▶ **Work to complete**: Do not include the pictures; repeat the rest of the data exactly.

[[ Exercise data, beginning ]]

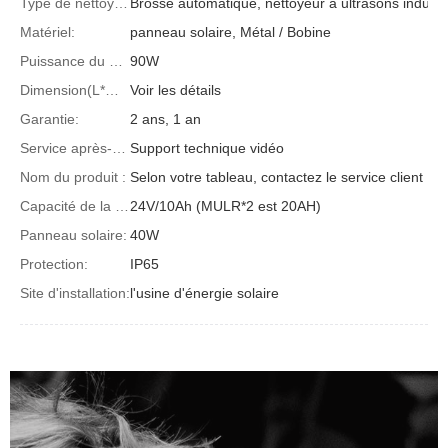
Type de nettoyage :
Brosse automatique, nettoyeur à ultrasons industri
Matériel:
panneau solaire, Métal / Bobine
Puissance du générateur :
90W
Dimension(L*W*H):
Voir les détails
Garantie:
2 ans, 1 an
Service après-vente assuré :
Support technique vidéo
Nom du produit :
Selon votre tableau, contactez le service client
Capacité de la batterie (Ah) :
24V/10Ah (MULR*2 est 20AH)
Panneau solaire:
40W
Protection:
IP65
Site d'installation:
l'usine d'énergie solaire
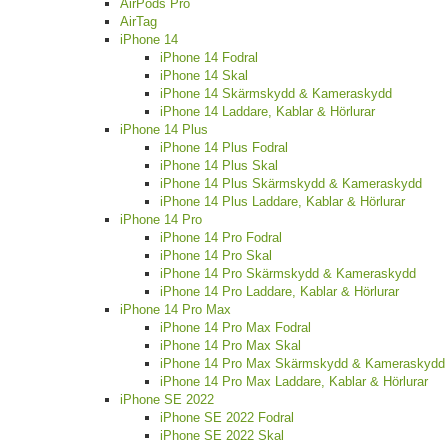
AirPods Pro
AirTag
iPhone 14
iPhone 14 Fodral
iPhone 14 Skal
iPhone 14 Skärmskydd & Kameraskydd
iPhone 14 Laddare, Kablar & Hörlurar
iPhone 14 Plus
iPhone 14 Plus Fodral
iPhone 14 Plus Skal
iPhone 14 Plus Skärmskydd & Kameraskydd
iPhone 14 Plus Laddare, Kablar & Hörlurar
iPhone 14 Pro
iPhone 14 Pro Fodral
iPhone 14 Pro Skal
iPhone 14 Pro Skärmskydd & Kameraskydd
iPhone 14 Pro Laddare, Kablar & Hörlurar
iPhone 14 Pro Max
iPhone 14 Pro Max Fodral
iPhone 14 Pro Max Skal
iPhone 14 Pro Max Skärmskydd & Kameraskydd
iPhone 14 Pro Max Laddare, Kablar & Hörlurar
iPhone SE 2022
iPhone SE 2022 Fodral
iPhone SE 2022 Skal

[[ Exercise data, end ]]

▶ **Task result**:
Type de nettoyage :
Brosse automatique, nettoyeur à ultrasons industri
Matériel:
panneau solaire, Métal / Bobine
Puissance du générateur :
90W
Dimension(L*W*H):
Voir les détails
Garantie:
2 ans, 1 an
Service après-vente assuré :
Support technique vidéo
Nom du produit :
Selon votre tableau, contactez le service client
Capacité de la batterie (Ah) :
24V/10Ah (MULR*2 est 20AH)
Panneau solaire:
40W
Protection:
IP65
Site d'installation:
l'usine d'énergie solaire
AirPods Pro
AirTag
iPhone 14
iPhone 14 Fodral
iPhone 14 Skal
iPhone 14 Skärmskydd & Kameraskydd
iPhone 14 Laddare, Kablar & Hörlurar
iPhone 14 Plus
iPhone 14 Plus Fodral
iPhone 14 Plus Skal
iPhone 14 Plus Skärmskydd & Kameraskydd
iPhone 14 Plus Laddare, Kablar & Hörlurar
iPhone 14 Pro
iPhone 14 Pro Fodral
iPhone 14 Pro Skal
iPhone 14 Pro Skärmskydd & Kameraskydd
iPhone 14 Pro Laddare, Kablar & Hörlurar
iPhone 14 Pro Max
iPhone 14 Pro Max Fodral
iPhone 14 Pro Max Skal
iPhone 14 Pro Max Skärmskydd & Kameraskydd
iPhone 14 Pro Max Laddare, Kablar & Hörlurar
iPhone SE 2022
iPhone SE 2022 Fodral
iPhone SE 2022 Skal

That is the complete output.